How to Adopt a Dog with a Clean Bill of Health

When adopting a dog for the first time, it's important to know how to adopt a dog with a clean bill of health. In order to make sure the dog is in good health, you need to know what things to look for, such as whether the dog has been spayed or neutered, and whether he's had his shots. This will save the new pet owner and the dog a lot of headaches in the end.

Spayed or Neutered

Make sure that the dog is spayed or neutered to avoid the hassle of the dog getting pregnant or getting another dog pregnant, if they happen to get lost. Spaying is the process of removing the female dog's ovaries and uterus, while neutering removes a male's testicles.

Benefits of Spaying and Neutering

Having a female dog spayed not only prevents her from becoming pregnant, it keeps her from getting a number of cancers, such as mammary gland cancer. The chances of getting the cancer is reduced, depending on when she becomes in heat. For instance, if she has her first heat before being spayed, she is less likely to contract the cancer. It can also be reduced if she is past the second heat. Neutering can make a male dog less aggressive and more playful, but it also prevents cancers of the testicles and anus. A dog will still show some signs of humping and marking of their territory, but not as often. The testosterone in the dog won't be as high as it would be if they were not neutered.

Cost of Spaying and Neutering

Neutering costs from $45 to $135, depending on where the process is received. Spaying costs from $50 to $175 because it is a complicated surgery. On bigger dogs, it can cost up to $300 for neutering or spaying. A dog in heat can cost an extra $25. Spaying a pregnant dog can go up to $125. When adopting a dog, the shelter will include the spaying and neutering fee in the price.

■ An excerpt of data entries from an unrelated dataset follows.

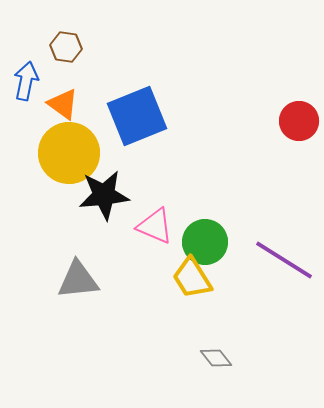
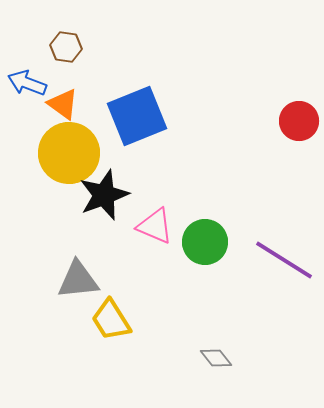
blue arrow: moved 1 px right, 2 px down; rotated 81 degrees counterclockwise
black star: rotated 15 degrees counterclockwise
yellow trapezoid: moved 81 px left, 42 px down
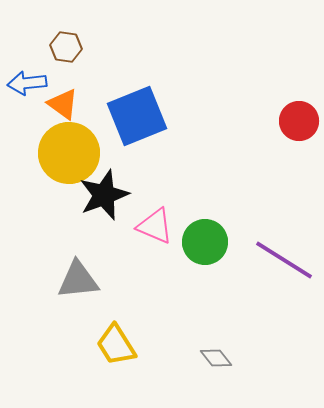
blue arrow: rotated 27 degrees counterclockwise
yellow trapezoid: moved 5 px right, 25 px down
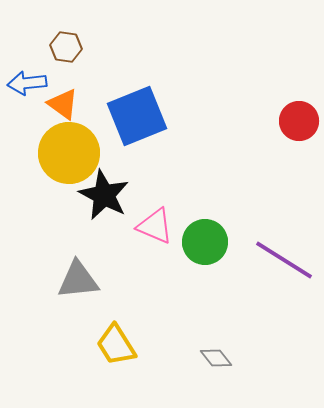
black star: rotated 24 degrees counterclockwise
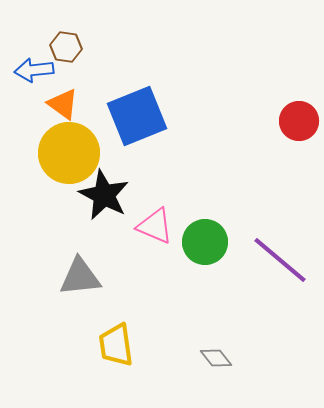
blue arrow: moved 7 px right, 13 px up
purple line: moved 4 px left; rotated 8 degrees clockwise
gray triangle: moved 2 px right, 3 px up
yellow trapezoid: rotated 24 degrees clockwise
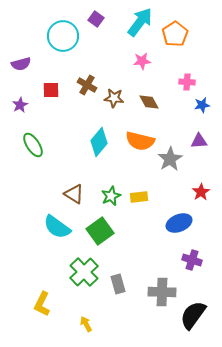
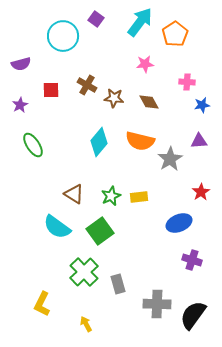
pink star: moved 3 px right, 3 px down
gray cross: moved 5 px left, 12 px down
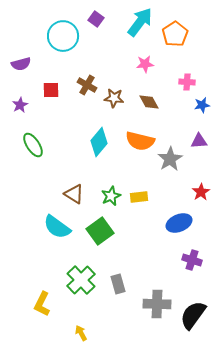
green cross: moved 3 px left, 8 px down
yellow arrow: moved 5 px left, 9 px down
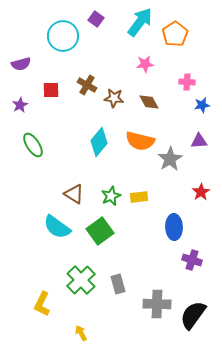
blue ellipse: moved 5 px left, 4 px down; rotated 70 degrees counterclockwise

New dogs can easily get ill, so it is important to get their shots every 3 to 4 weeks until they are 16 weeks old. In adult dogs, they can be given their shots every year. Some important shots that all dogs need are DHL-P, Lyme Disease, Rabies, Bordetella and Parvovirus.


Look to see if the dog is groomed. A dog that is scratching a lot, or that has long nails, dirty ears and shedding hair is not a well groomed animal.The dog will more than likely have more issues than the pet owner wants to handle.

Health Guarantee

Get a 2 year health guarantee in writing to make sure the dog is free of genetic problems. The guarantee also should state that a dog can be returned if any health problems arise with the returning of all money paid.